Bislang wurden nach Gerhards und Neidhardt drei Ebenen von Öffentlichkeit unterschieden, auf denen die Akteure (Vermittler, Sprecher) und das Publikum Themen kommunizieren und Interessen aushandeln. Auf der untersten Ebene – Encounterebene – geht es um die alltägliche, unorganisierte bzw. spontane Kommunikation von heterogenen Subjekten, wie z.B. am Arbeitsplatz oder im Wohnbereich. Alle Teilnehmer können auf dieser Ebene sowohl als Sprecher als auch als Publikum in Erscheinung treten. Weiterhin kann ein zunächst privates Gespräch schnell öffentlich werden, wenn andere Menschen mithören.

Die zweite Ebene der Themen- oder Versammlungsöffentlichkeit beinhaltet thematisch zentrierte Kommunikationshandlungen, wie z.B. Demonstrationen. Diese Ebene der Öffentlichkeit kann zum einen spontan und zum anderen organisiert entstehen. Sie besteht allerdings nicht dauerhaft. Die Rollen von Sprechern, Vermittlern und Publikum sind hier weniger variabel. Die Sprecher auf dieser Ebene verbreiten u.a. Nachrichten aus der Ebene der Medienöffentlichkeit sowie der Encounterebene. Die Themen auf dieser Ebene erlangen größere Aufmerksamkeit und werden von Journalisten beobachtet, so dass sie zu Themen der Medienöffentlichkeit werden können.
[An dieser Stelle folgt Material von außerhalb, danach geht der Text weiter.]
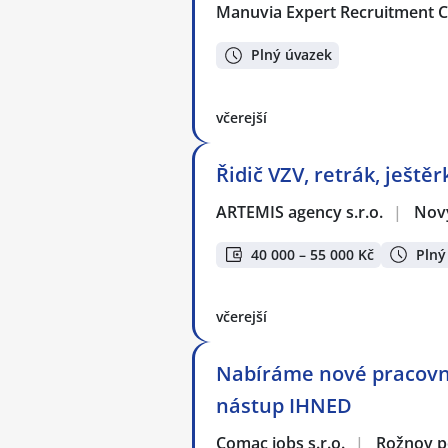
Manuvia Expert Recruitment CZ
Plný úvazek
včerejší
Řidič VZV, retrák, ještěr
ARTEMIS agency s.r.o.
|
Nový
40 000 – 55 000 Kč
Plný
včerejší
Nabíráme nové pracovní
nástup IHNED
Comac jobs s.r.o.
|
Rožnov 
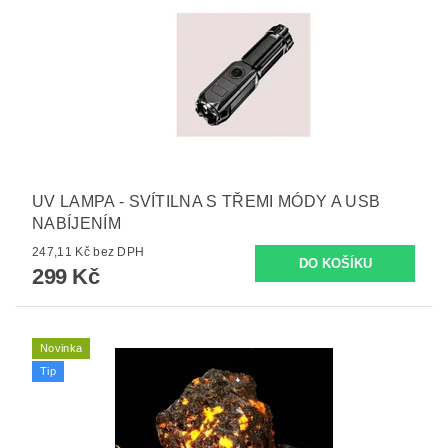
UV LAMPA - SVÍTILNA S TŘEMI MÓDY A USB
NABÍJENÍM
247,11 Kč bez DPH
299 Kč
Novinka
Tip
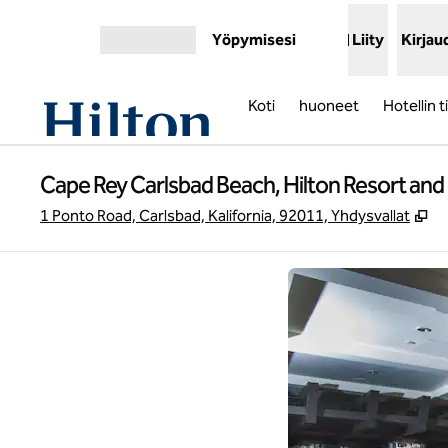
Siirry sisältöön
Yöpymisesi
Liity
Kirjau
Avaa valikko
Koti
huoneet
Hotellin 
Cape Rey Carlsbad Beach, Hilton Resort and 
,
A
1 Ponto Road, Carlsbad, Kalifornia, 92011, Yhdysvallat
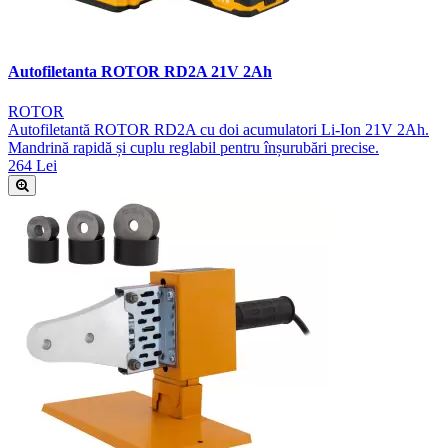
Autofiletanta ROTOR RD2A 21V 2Ah
ROTOR
Autofiletantă ROTOR RD2A cu doi acumulatori Li-Ion 21V 2Ah.
Mandrină rapidă și cuplu reglabil pentru înșurubări precise.
264 Lei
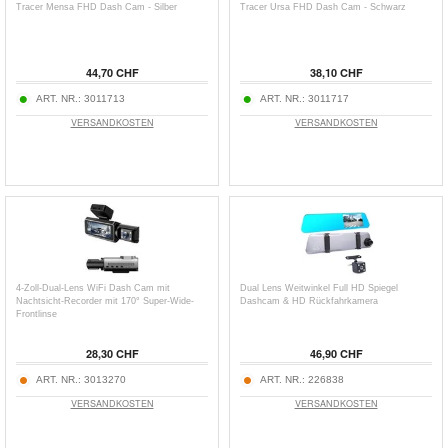
Tracer Mensa FHD Dash Cam - Silber
Tracer Ursa FHD Dash Cam - Schwarz
44,70 CHF
38,10 CHF
ART. NR.:
3011713
ART. NR.:
3011717
VERSANDKOSTEN
VERSANDKOSTEN
4-Zoll-Dual-Lens WiFi Dash Cam mit
Dual Lens Weitwinkel Full HD Spiegel
Nachtsicht-Recorder mit 170° Super-Wide-
Dashcam & HD Rückfahrkamera
Frontlinse
28,30 CHF
46,90 CHF
ART. NR.:
3013270
ART. NR.:
226838
VERSANDKOSTEN
VERSANDKOSTEN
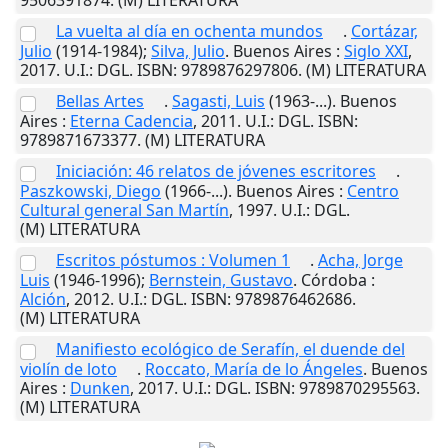
La vuelta al día en ochenta mundos
.
Cortázar,
Julio
(1914-1984);
Silva, Julio
.
Buenos Aires
:
Siglo XXI
,
2017
.
U.I.
: DGL. ISBN: 9789876297806. (M) LITERATURA
Bellas Artes
.
Sagasti, Luis
(1963-...).
Buenos
Aires
:
Eterna Cadencia
,
2011
.
U.I.
: DGL. ISBN:
9789871673377. (M) LITERATURA
Iniciación: 46 relatos de jóvenes escritores
.
Paszkowski, Diego
(1966-...).
Buenos Aires
:
Centro
Cultural general San Martín
,
1997
.
U.I.
: DGL.
(M) LITERATURA
Escritos póstumos : Volumen 1
.
Acha, Jorge
Luis
(1946-1996);
Bernstein, Gustavo
.
Córdoba
:
Alción
,
2012
.
U.I.
: DGL. ISBN: 9789876462686.
(M) LITERATURA
Manifiesto ecológico de Serafín, el duende del
violín de loto
.
Roccato, María de lo Ángeles
.
Buenos
Aires
:
Dunken
,
2017
.
U.I.
: DGL. ISBN: 9789870295563.
(M) LITERATURA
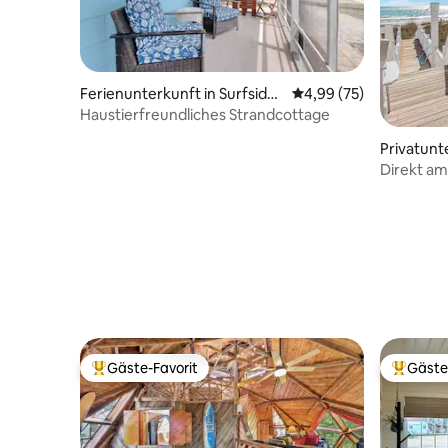
Ferienunterkunft in Surfside
Durchschnittliche Bew
4,99 (75)
Beach
Haustierfreundliches Strandcottage
Privatunte
each
Direkt am 
Unterkünf
Gäste-Favorit
Gäste
Beliebter Gäste-Favorit.
Beliebte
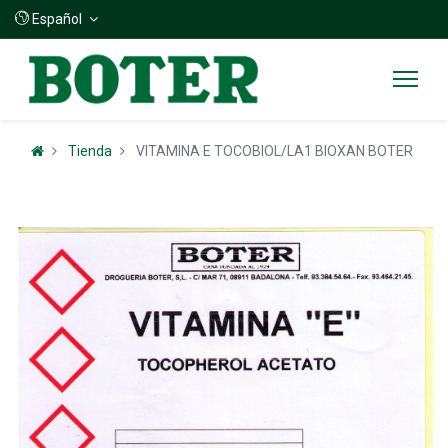
Español
Tienda
VITAMINA E TOCOBIOL/LA1 BIOXAN BOTER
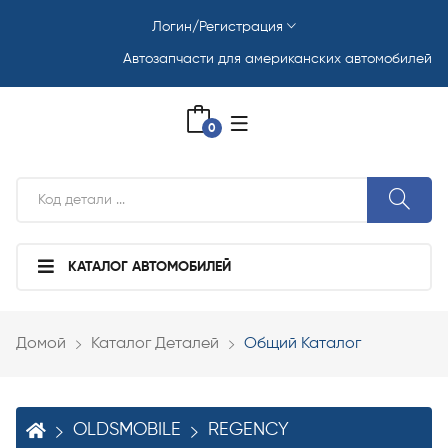
Логин/Регистрация
Автозапчасти для американских автомобилей
0
КАТАЛОГ АВТОМОБИЛЕЙ
Домой
Каталог Деталей
Общий Каталог
OLDSMOBILE
REGENCY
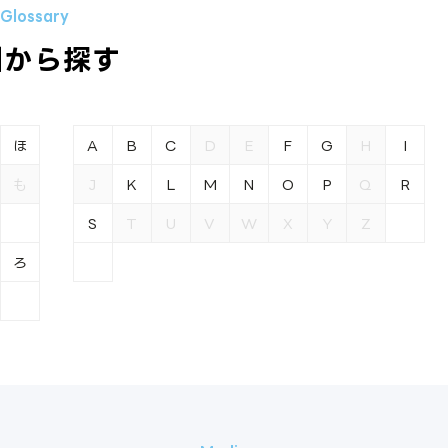
引から探す
ほ
A
B
C
D
E
F
G
H
I
も
J
K
L
M
N
O
P
Q
R
S
T
U
V
W
X
Y
Z
ろ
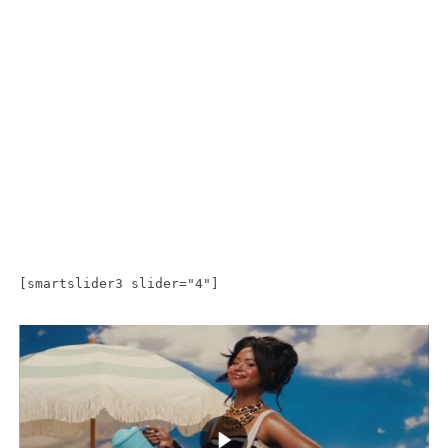
[smartslider3 slider="4"]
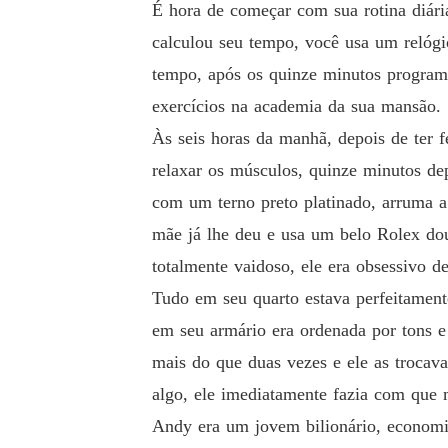
É hora de começar com sua rotina diár
calculou seu tempo, você usa um relógi
tempo, após os quinze minutos programad
exercícios na academia da sua mansão.
Às seis horas da manhã, depois de ter 
relaxar os músculos, quinze minutos de
com um terno preto platinado, arruma a
mãe já lhe deu e usa um belo Rolex do
totalmente vaidoso, ele era obsessivo d
Tudo em seu quarto estava perfeitament
em seu armário era ordenada por tons e
mais do que duas vezes e ele as trocava
algo, ele imediatamente fazia com que 
Andy era um jovem bilionário, economi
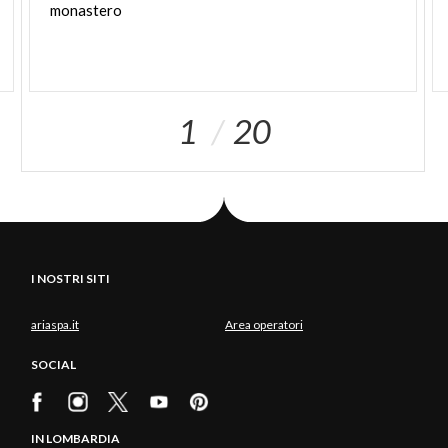
monastero
1
20
I NOSTRI SITI
ariaspa.it
Area operatori
SOCIAL
IN LOMBARDIA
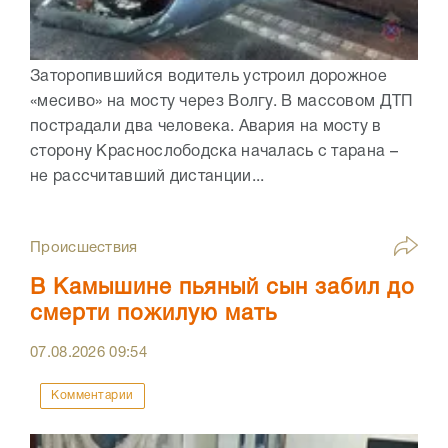
Заторопившийся водитель устроил дорожное
«месиво» на мосту через Волгу. В массовом ДТП
пострадали два человека. Авария на мосту в
сторону Краснослободска началась с тарана –
не рассчитавший дистанции...
Происшествия
В Камышине пьяный сын забил до
смерти пожилую мать
07.08.2026
09:54
Комментарии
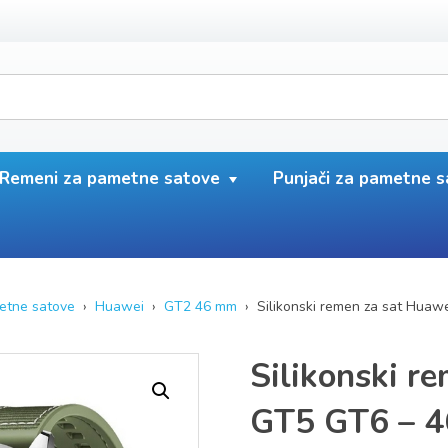
Remeni za pametne satove
Punjači za pametne 
etne satove
›
Huawei
›
GT2 46 mm
› Silikonski remen za sat Hua
Silikonski r
GT5 GT6 –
Die dritte Ebene der Medienöffentlichkeit ist dauerhaft existent. Allerdings beziehen sich Gerhards und Neidhardt nur auf die klassischen Massenmedien wie Rundfunk und Print, und nicht auf das Internet. Die Rollen der Akteure sind auf dieser Ebene statisch, da die Herstellung und Bereitstellung von Themen durch spezialisierte Personen (Journalisten) erfolgt. Journalisten agieren innerhalb von Medienorganisationen programmorientiert. Hierfür beobachten sie Sachverhalte auf der Encounter- und Themenöffentlichkeitsebene und stellen diese als Themen für ein großes Publikum zur Verfügung oder setzen selbst Themen. Öffentlichkeit entsteht somit in der Interaktion der drei Ebenen (vgl. Gerhards/Neidhardt 1990: 19 f.). Zwischen den drei Ebenen befinden sich Selektionsmechanismen. D.h., nicht alle auf der Encounterbene verhandelten Themen haben eine Relevanz für die Ebene der Themenöffentlichkeit, und weiterhin gelangen nur Themen, die ein großes Publikum ansprechen, von der Ebene der Versammlungsöffentlichkeit in die Medienöffentlichkeit.